*To do*:
1. In the probability thread below, what formula does the original poster want to use to solve the problem?
2. Decide whether each statement agrees with the probability thread below. Answer yes or no and quote the deciding words from the thread. (a) The original poster believes the answer is 0.5. (b) The problem states that the first three children are boys. (c) The reply addresses the original poster as crazydeo.

*Source document*:
┌──

# Thread: Probability of a girl?

1. ## Probability of a girl?

Q: Find the probability of a couple having a baby girl when their fourth child is born, given that the first 3 children are girls.

A: I think the answer is 0.5. Because regardless of the situation the probability will always be 0.5 as each event is independent.

How can I solve this problem in terms of P(B|A)=P(A and B)/P(A)

2. Hello, crazydeo!

Good question!

Q: Find the probability of a couple's fourth child is a girl,
given that their first 3 children are girls.

A: I think the answer is 0.5, because regardless of the situation,
the probability will always be 0.5, as each event is independent.

└──

*Source material*:
┌──

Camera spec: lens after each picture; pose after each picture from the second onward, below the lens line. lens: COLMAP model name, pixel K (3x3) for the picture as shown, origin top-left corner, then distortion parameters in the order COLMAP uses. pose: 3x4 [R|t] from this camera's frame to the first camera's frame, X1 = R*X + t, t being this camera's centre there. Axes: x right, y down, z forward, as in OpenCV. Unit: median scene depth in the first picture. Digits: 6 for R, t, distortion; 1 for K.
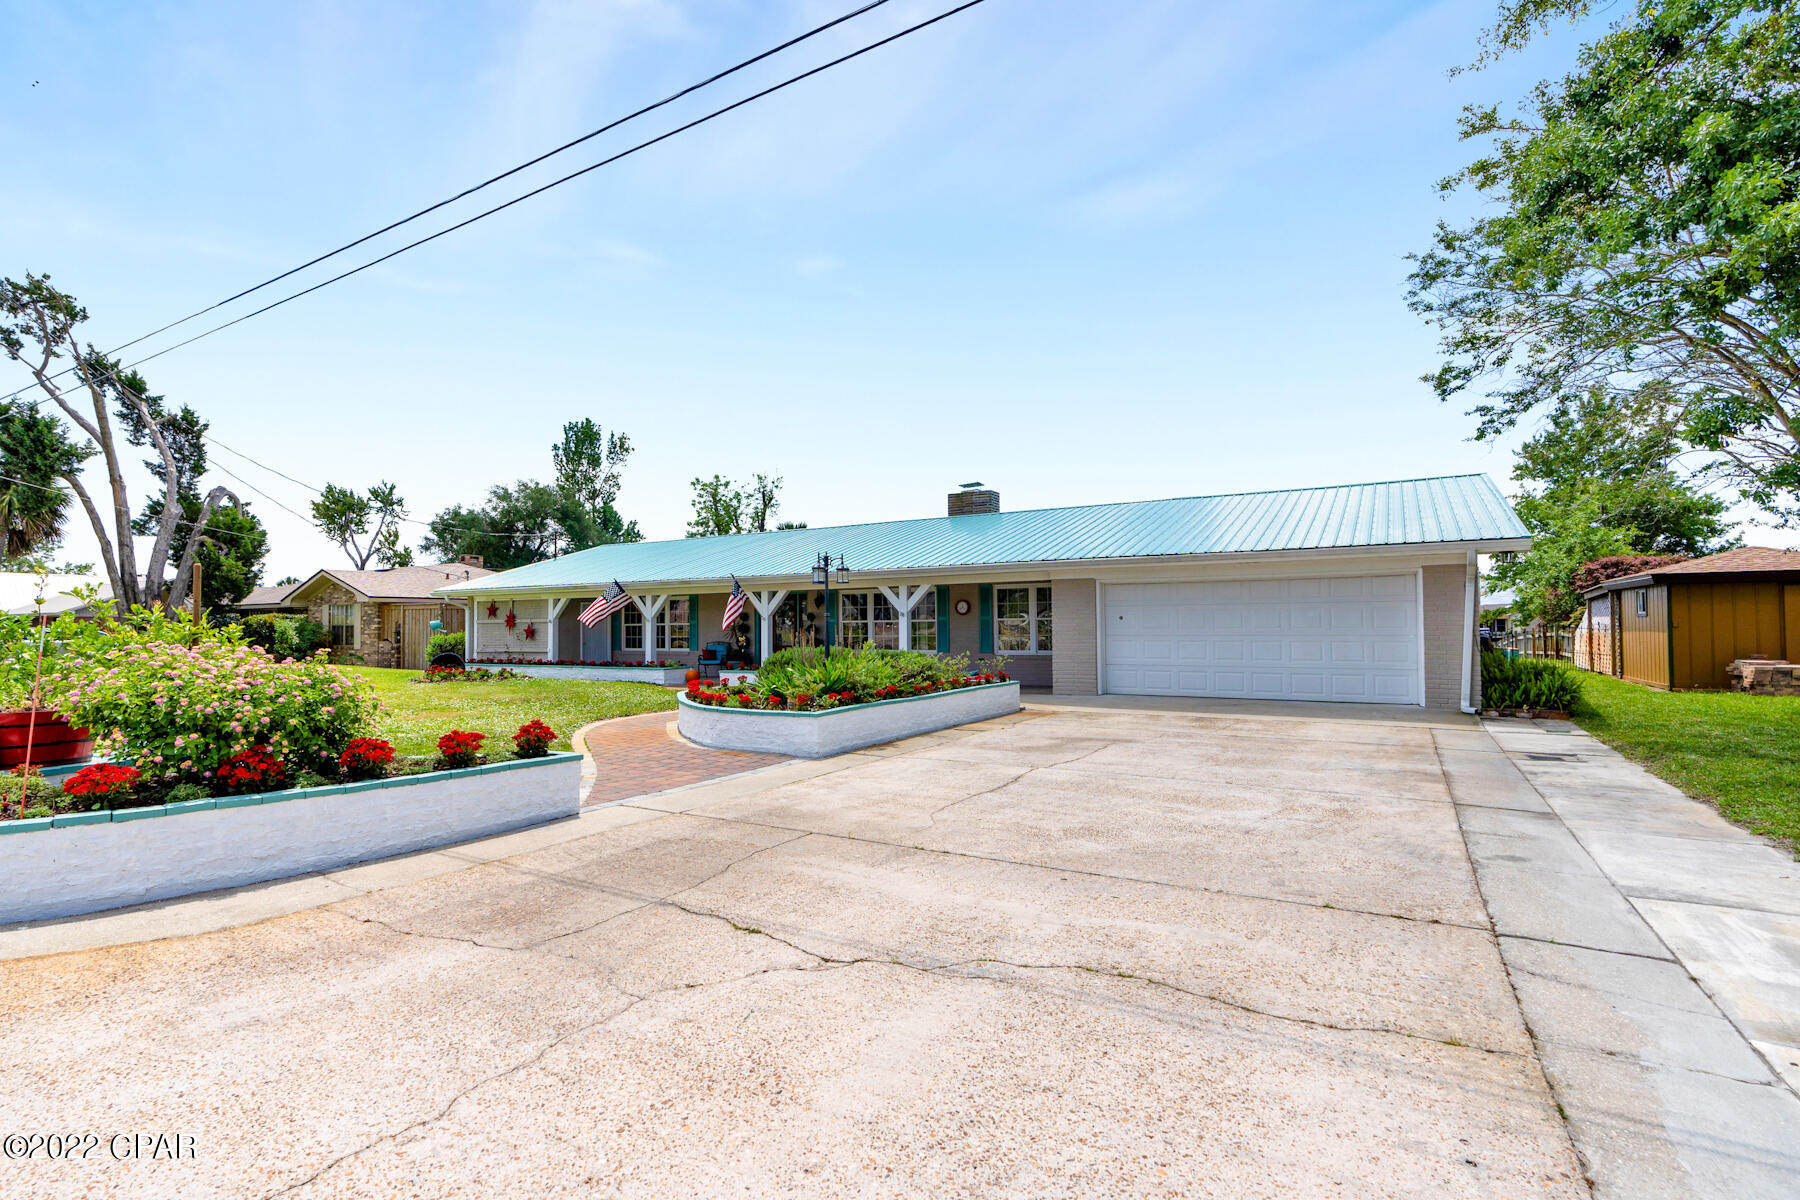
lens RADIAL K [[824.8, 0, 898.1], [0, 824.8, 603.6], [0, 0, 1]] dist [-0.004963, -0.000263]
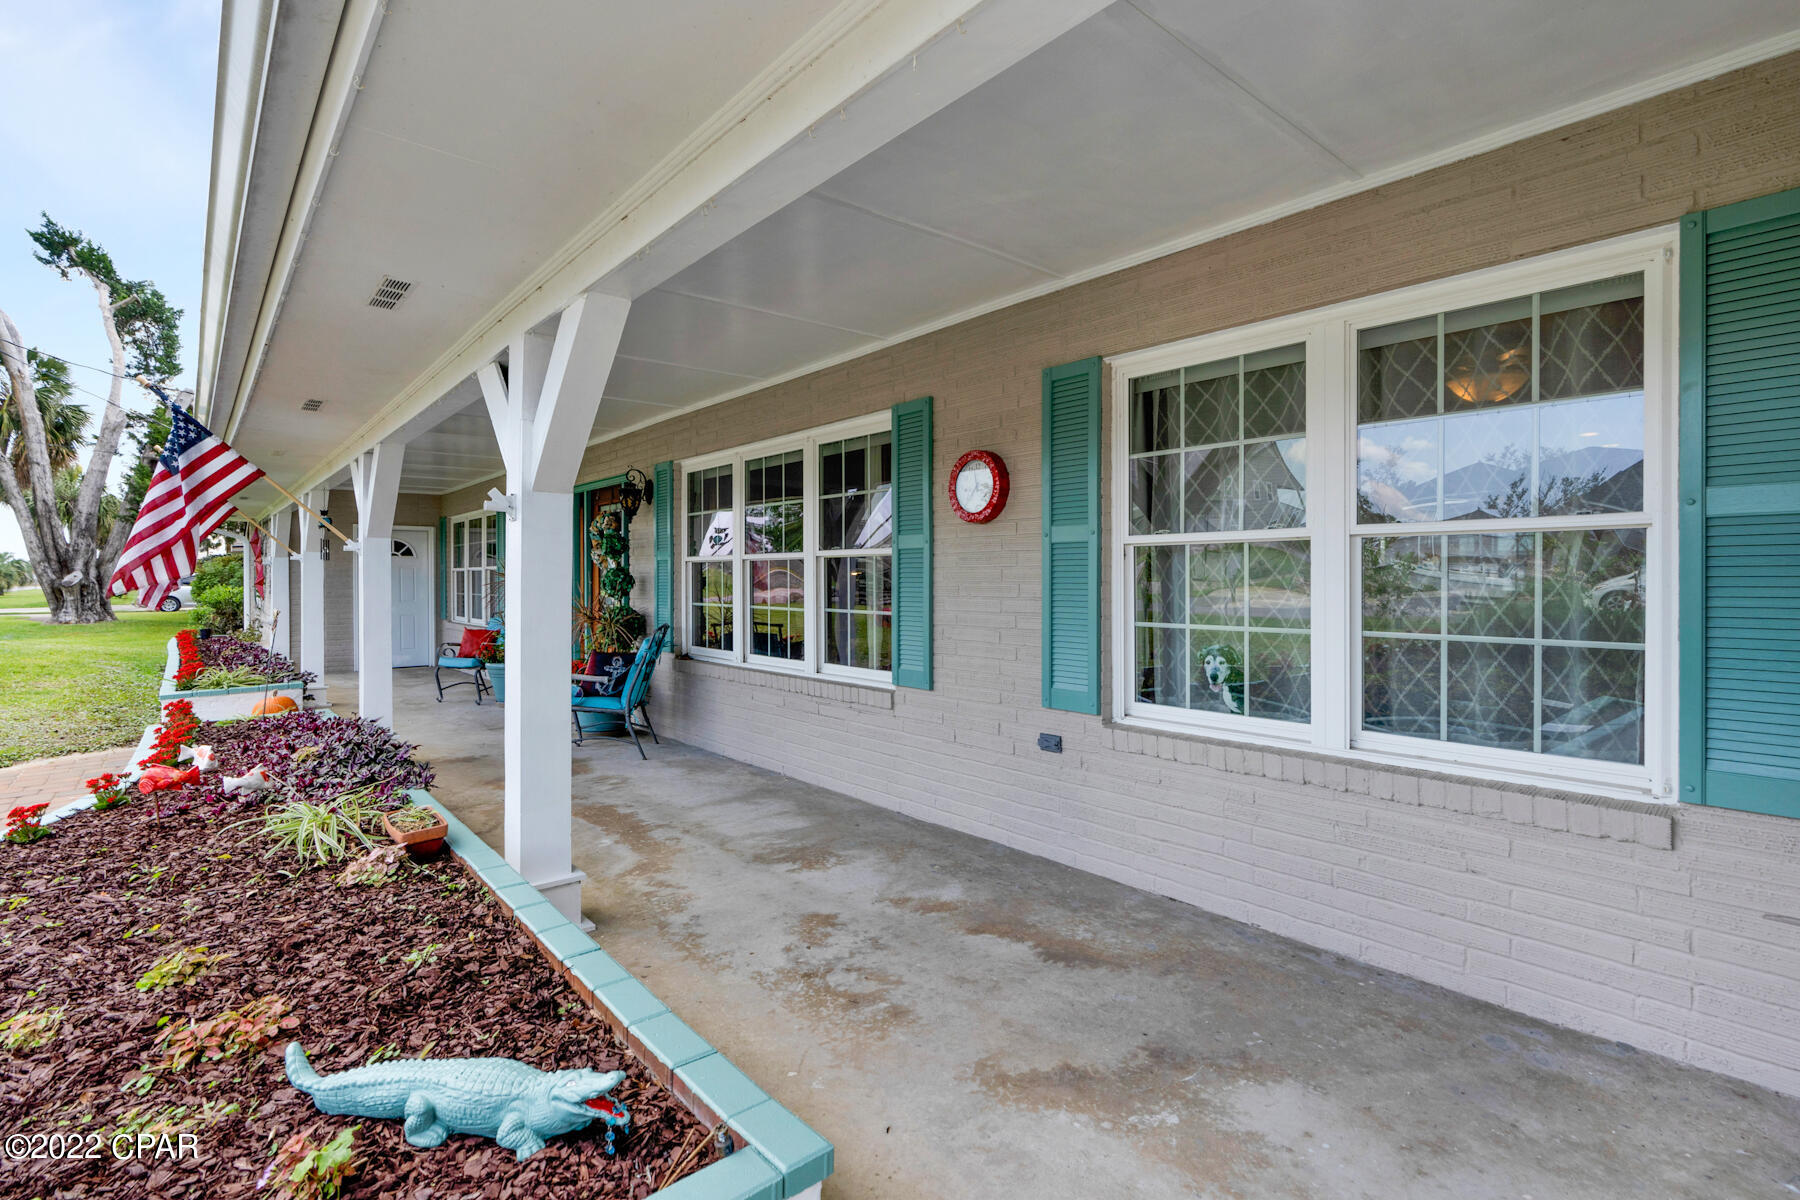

└──

*Task-by-task results*:
1. P(B|A)=P(A and B)/P(A)

2.
(a) Yes: "I think the answer is 0.5."
(b) No: "given that the first 3 children are girls."
(c) Yes: "Hello, crazydeo!"